Summer is so close I can almost taste the morning hot tea, hear the birds chirping on my porch, and feel the pages turning in my hand.  Naturally, being the reading ninja that I am, I have big plans for my summer reading.  How to choose?  So many books!  So little time!  No matter… I shall persevere and sacrifice myself in the name of literature and read as much as possible.

I always have “grown-up” books on my list, but I love to mix in novels that my students are reading or might want to read.  So here’s my list, in no particular order.
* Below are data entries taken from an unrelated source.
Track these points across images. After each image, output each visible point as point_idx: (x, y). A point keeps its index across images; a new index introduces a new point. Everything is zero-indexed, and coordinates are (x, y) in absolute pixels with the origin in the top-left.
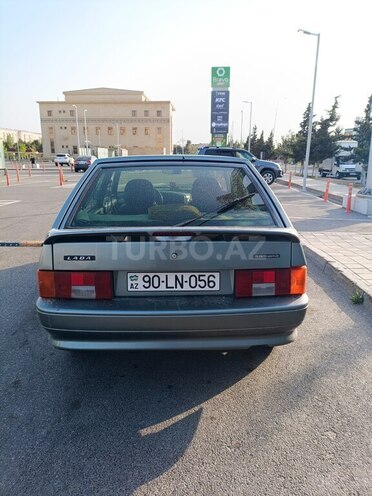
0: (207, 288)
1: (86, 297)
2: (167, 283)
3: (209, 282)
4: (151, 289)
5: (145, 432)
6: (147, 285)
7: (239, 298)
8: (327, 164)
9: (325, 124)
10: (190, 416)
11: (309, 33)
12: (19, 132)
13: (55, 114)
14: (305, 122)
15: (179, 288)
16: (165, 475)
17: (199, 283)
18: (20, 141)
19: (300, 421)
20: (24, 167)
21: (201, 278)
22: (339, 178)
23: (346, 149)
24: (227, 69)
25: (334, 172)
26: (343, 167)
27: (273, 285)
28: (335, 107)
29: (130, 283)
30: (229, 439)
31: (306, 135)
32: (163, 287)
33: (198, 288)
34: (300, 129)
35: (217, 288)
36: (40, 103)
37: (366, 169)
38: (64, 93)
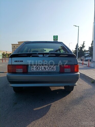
0: (52, 70)
1: (20, 72)
2: (42, 69)
3: (53, 68)
4: (38, 70)
5: (35, 109)
6: (36, 69)
7: (61, 72)
8: (82, 58)
9: (81, 48)
10: (48, 106)
11: (76, 26)
12: (6, 51)
13: (16, 47)
14: (76, 48)
15: (45, 70)
16: (40, 119)
17: (50, 69)
18: (7, 53)
19: (79, 107)
20: (7, 59)
21: (51, 67)
22: (86, 61)
23: (87, 54)
24: (57, 36)
25: (84, 60)
26: (87, 59)
27: (70, 69)
28: (83, 44)
29: (32, 68)
30: (59, 111)
31: (77, 51)
32: (41, 70)
33: (50, 70)
34: (75, 49)
35: (55, 70)
36: (12, 44)
37: (92, 58)
38: (18, 42)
First the “grown up” list:

  • The Fellowship of the Ring, by J.R.R. Tolkein.  I have already read this 3 times, but I cannot wait to dive in again.  Tolkein is a master with symbolism and developing characters, not to mention his deep look into good vs. evil.
  • 1984 by George Orwell.  I have made a habit in the last year of catching up on classics that I missed in my younger days.  I’m ready for this novel to engage my mind on a deep level, so I’m going to need a pencil handy for all the notes I plan to take while I read!
  • 12 Years a Slave by Solomon Northrup.  I am always eager to read about the history of our country, but only if it doesn’t feel like a textbook!  I wanted to watch the critically acclaimed movie, but when I found out the movie was based on this book, I decided to read it first (always my habit when possible!)  I anticipate that this true story will be very difficult to read due to the brutal subject matter; however, I firmly believe that stories of past injustice and wrongdoing are important to know so that we never forget the horrendous atrocities that were committed to an entire race of people.
  • Flight Behavior by Barbara Kingsolver.  I read another stunning novel by Barbara Kingsolver years ago entitled The Poisonwood Bible.  Kingsolver’s writing was so powerful, I have always wanted to read another of her works.  I’ve waited a long time, and this is the summer I’m doing it!
  • Xenocide by Orson Scott Card.  The third novel in the Ender’s Game series, Ender Wiggins’ story continues as he fights to save an entire planet from destruction.  To be honest, I have never been much of a science fiction fan (other than Tolkein), but Orson Scott Card is an absolutely brilliant writer.  The depth of these characters, their struggles and their background is hard to describe.  I can’t wait to be immersed into Ender’s highly intelligent world again.

And the “student” list:

  • The Selection by Kiera Cass.  Some of my students have told me about this series, and I must admit it sounds intriguing.  I enjoy futuristic “what if” scenarios, and since I enjoyed the Hunger Games and Divergent, I believe I will be right at home in this novel.
  • Esperanza Rising by Pam Munoz Ryan.  I started reading this in April in preparation for the 6th grade classes to read it.  However, since I was going to teach a different novel, I never finished!  Tragedy!  There is so much to learn from this novel full of figurative language and beauty.
  •  The One and Only Ivan by Katherine Applegate.  The first time I saw the cover of this novel, I was intrigued and wanted to read it.  And from what I’ve heard from respected friends and students, I was right to feel that way.  There’s nothing like a sweet story of friendship.  Any time I am covered in goosebumps just watching the book trailer, I know that it’s a must read.
  • Stargirl and Milkweed by Jerry Spinelli.  No, these are not two books in a series.  They have nothing in common except their exceptional author.  Stargirl sounds like a quirky tale of a teenage girl with some special powers.  Milkweed is the tale of a boy during WWII.  Both have crossed my radar many times, so it’s time to put them both on the list!

Happy reading everyone!  I know I won’t get through all of these in one summer, but it’s important to have a goal.  I challenge you to make sure you have a great novel with you on all your travels this summer!